Page images and extracted text
-------

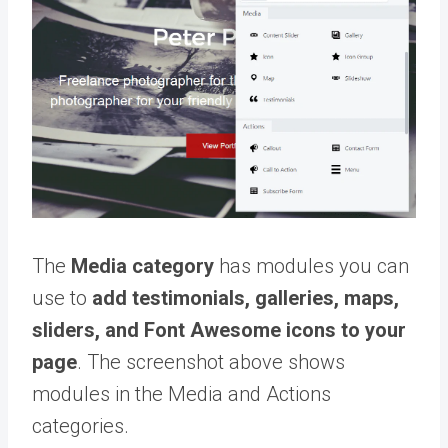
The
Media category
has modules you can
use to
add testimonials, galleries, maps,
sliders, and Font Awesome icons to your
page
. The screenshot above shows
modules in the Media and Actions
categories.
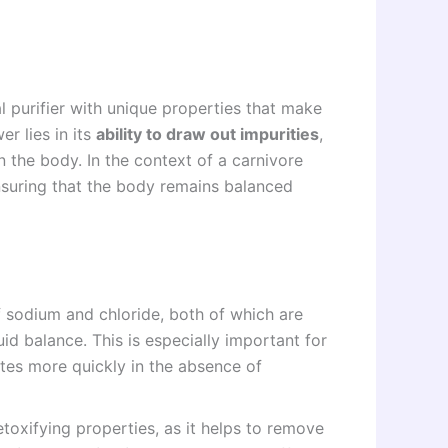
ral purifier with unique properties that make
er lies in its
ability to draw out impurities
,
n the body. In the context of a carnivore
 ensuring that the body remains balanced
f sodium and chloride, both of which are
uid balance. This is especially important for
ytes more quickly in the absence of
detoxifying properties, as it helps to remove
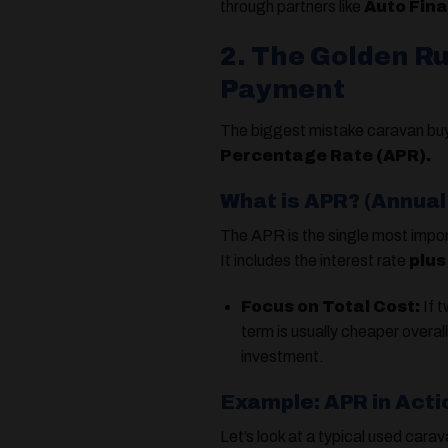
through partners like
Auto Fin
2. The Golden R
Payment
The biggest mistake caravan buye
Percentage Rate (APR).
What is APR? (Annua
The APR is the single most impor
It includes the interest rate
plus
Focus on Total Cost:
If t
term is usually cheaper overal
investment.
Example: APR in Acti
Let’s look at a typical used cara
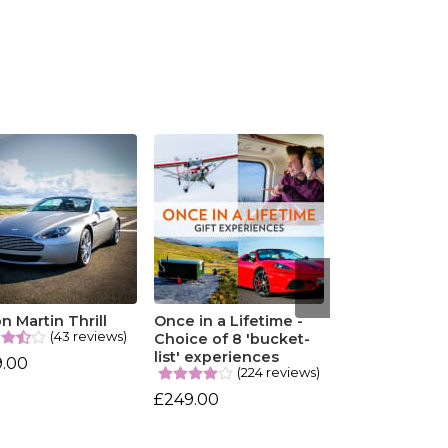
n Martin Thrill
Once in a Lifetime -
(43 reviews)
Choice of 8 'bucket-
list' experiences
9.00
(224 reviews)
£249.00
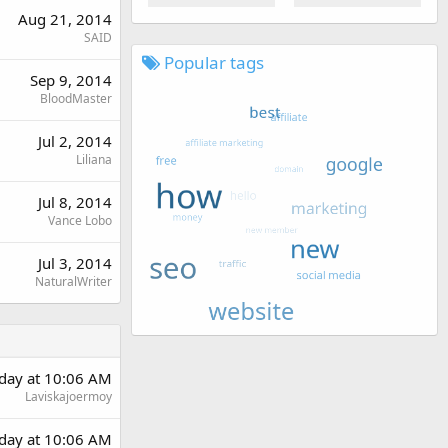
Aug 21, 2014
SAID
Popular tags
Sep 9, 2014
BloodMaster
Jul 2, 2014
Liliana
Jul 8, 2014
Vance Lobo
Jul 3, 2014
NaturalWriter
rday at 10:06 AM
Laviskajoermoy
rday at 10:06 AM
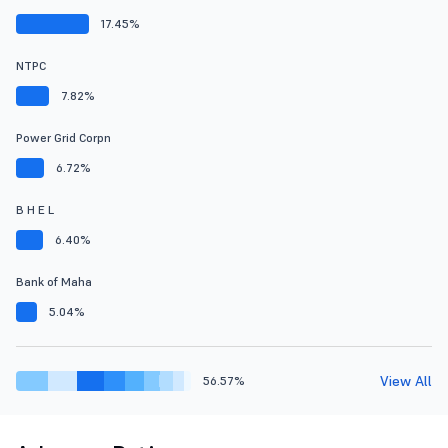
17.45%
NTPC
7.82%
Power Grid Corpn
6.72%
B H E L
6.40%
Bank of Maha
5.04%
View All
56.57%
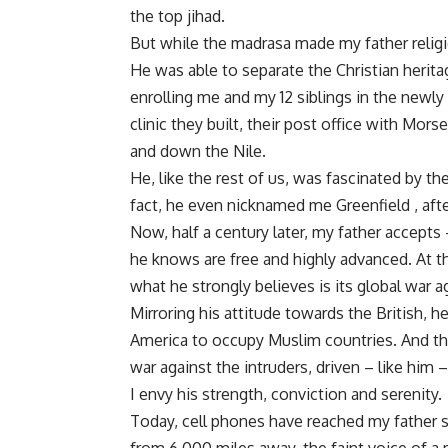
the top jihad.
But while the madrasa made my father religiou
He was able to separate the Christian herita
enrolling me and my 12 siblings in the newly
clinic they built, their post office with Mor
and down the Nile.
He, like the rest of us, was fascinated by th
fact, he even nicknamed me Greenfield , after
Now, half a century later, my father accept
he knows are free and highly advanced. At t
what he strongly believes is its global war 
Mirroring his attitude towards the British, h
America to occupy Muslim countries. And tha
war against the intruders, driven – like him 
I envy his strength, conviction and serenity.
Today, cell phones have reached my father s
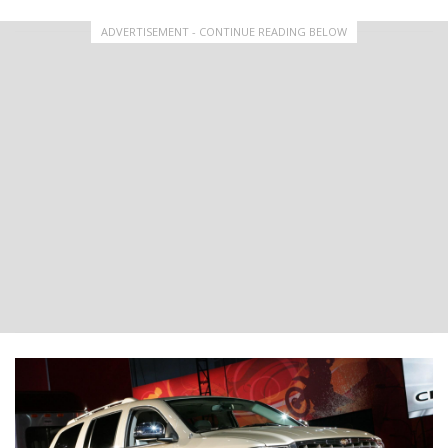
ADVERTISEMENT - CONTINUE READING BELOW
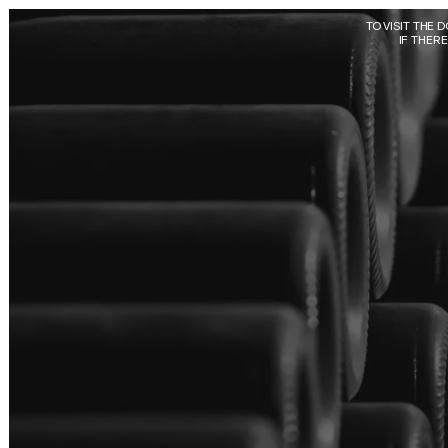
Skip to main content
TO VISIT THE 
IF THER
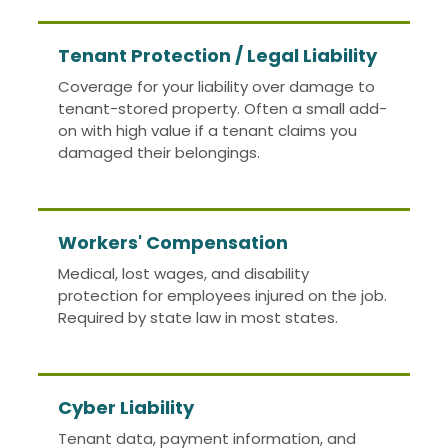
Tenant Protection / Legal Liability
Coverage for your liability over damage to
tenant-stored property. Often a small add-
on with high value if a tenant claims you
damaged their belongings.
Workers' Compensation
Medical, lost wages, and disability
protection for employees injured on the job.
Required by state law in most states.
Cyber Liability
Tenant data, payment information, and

-------

Find all lines in the records that hold the word "Media". Copy them.

ANSWER BELOW
Media category
modules in the Media and Actions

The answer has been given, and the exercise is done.